Die Oberhessin ist in den letzten Tagen sehr nachdenklich geworden, folgt den Tischgesprächen aufmerksam, wenn sie sich um das Unverstanden-Fühlen drehen. Sie spricht morgens nach dem Frühstück, als nur noch wir beide am Tisch sitzen, über ihre Schwierigkeiten mit ihrem Mann, der sich in wichtigen Bankangelegenheiten nicht durchsetzen kann, in der Familie jedoch den Pascha spielt, trotz ihrer ganztägigen Berufstätigkeit Hilfeleistungen im Haushalt verweigert, und gleichzeitig zufrieden über ihr Einkommen im Beruf ist.

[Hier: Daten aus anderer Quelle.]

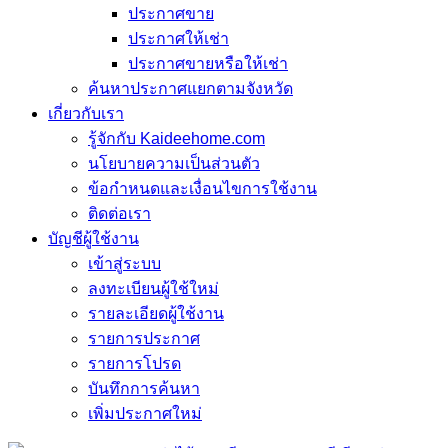
ประกาศขาย
ประกาศให้เช่า
ประกาศขายหรือให้เช่า
ค้นหาประกาศแยกตามจังหวัด
เกี่ยวกับเรา
รู้จักกับ Kaideehome.com
นโยบายความเป็นส่วนตัว
ข้อกำหนดและเงื่อนไขการใช้งาน
ติดต่อเรา
บัญชีผู้ใช้งาน
เข้าสู่ระบบ
ลงทะเบียนผู้ใช้ใหม่
รายละเอียดผู้ใช้งาน
รายการประกาศ
รายการโปรด
บันทึกการค้นหา
เพิ่มประกาศใหม่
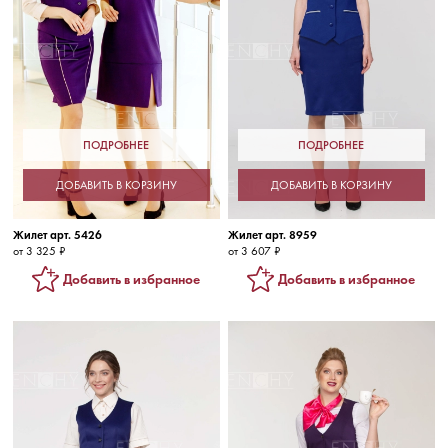
ПОДРОБНЕЕ
ПОДРОБНЕЕ
ДОБАВИТЬ В КОРЗИНУ
ДОБАВИТЬ В КОРЗИНУ
Жилет арт. 5426
Жилет арт. 8959
от 3 325 ₽
от 3 607 ₽
Добавить в избранное
Добавить в избранное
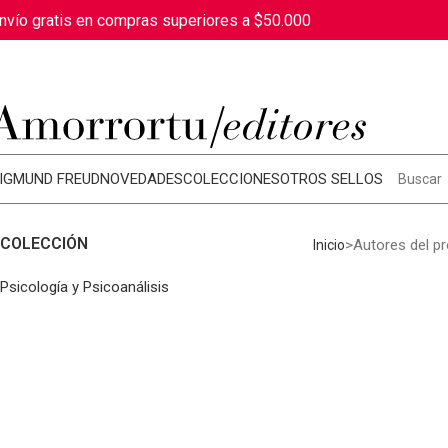
nvío gratis en compras superiores a $50.000
IGMUND FREUD
NOVEDADES
COLECCIONES
OTROS SELLOS
COLECCIÓN
Autores del p
Inicio
Psicología y Psicoanálisis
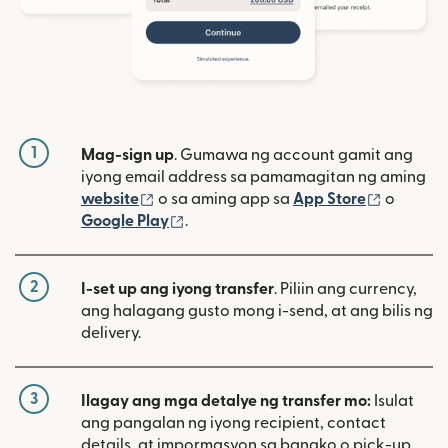
1
Mag-sign up
. Gumawa ng account gamit ang
iyong email address sa pamamagitan ng aming
(bubukas sa bagong window)
(bubuka
website
o sa aming app sa
App Store
o
(bubukas sa bagong window)
Google Play
.
2
I-set up ang iyong transfer
. Piliin ang currency,
ang halagang gusto mong i-send, at ang bilis ng
delivery.
3
Ilagay ang mga detalye ng transfer mo:
Isulat
ang pangalan ng iyong recipient, contact
details, at impormasyon sa bangko o pick-up.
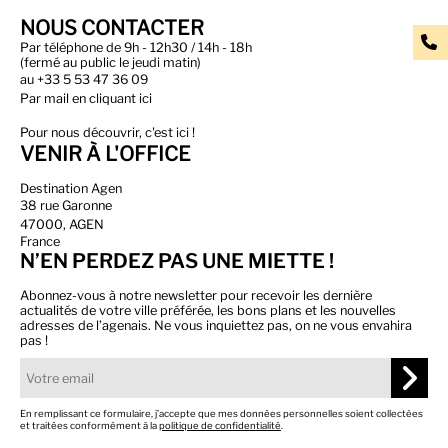
NOUS CONTACTER
Par téléphone de 9h - 12h30 / 14h - 18h
(fermé au public le jeudi matin)
au
+33 5 53 47 36 09
Par
mail en cliquant ici
Pour nous découvrir, c'est ici !
VENIR À L'OFFICE
Destination Agen
38 rue Garonne
47000, AGEN
France
N’EN PERDEZ PAS UNE MIETTE !
Abonnez-vous à notre newsletter pour recevoir les dernière
actualités de votre ville préférée, les bons plans et les nouvelles
adresses de l’agenais. Ne vous inquiettez pas, on ne vous envahira
pas !
En remplissant ce formulaire, j’accepte que mes données personnelles soient collectées
et traitées conformément à la
politique de confidentialité
.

Ich bedaure sie und bin insgeheim wieder heilfroh darüber, eine zuverlässige Hilfe engagiert und damit Diskussionen über Hausarbeit, die ich seit meinen Jugendjahren notgedrungen und ohne Freude erledigte, beendet zu haben. Es wäre schön, auch in Zukunft ohne Gedanken an schmutzige Treppen, Fußböden und Fenster leben zu können, mich über Sonnenstrahlen einfach zu freuen, ohne überdeutlich Staub auf den Regalen zu sehen, und vielleicht endlich die schönen Seiten der Haushaltsführung zu genießen und endlich die duftenden Kuchen zu backen, die ich vor Jahren in meinem Küchengedicht als Belohnung für Richards und Robins Hilfe in Aussicht stellte.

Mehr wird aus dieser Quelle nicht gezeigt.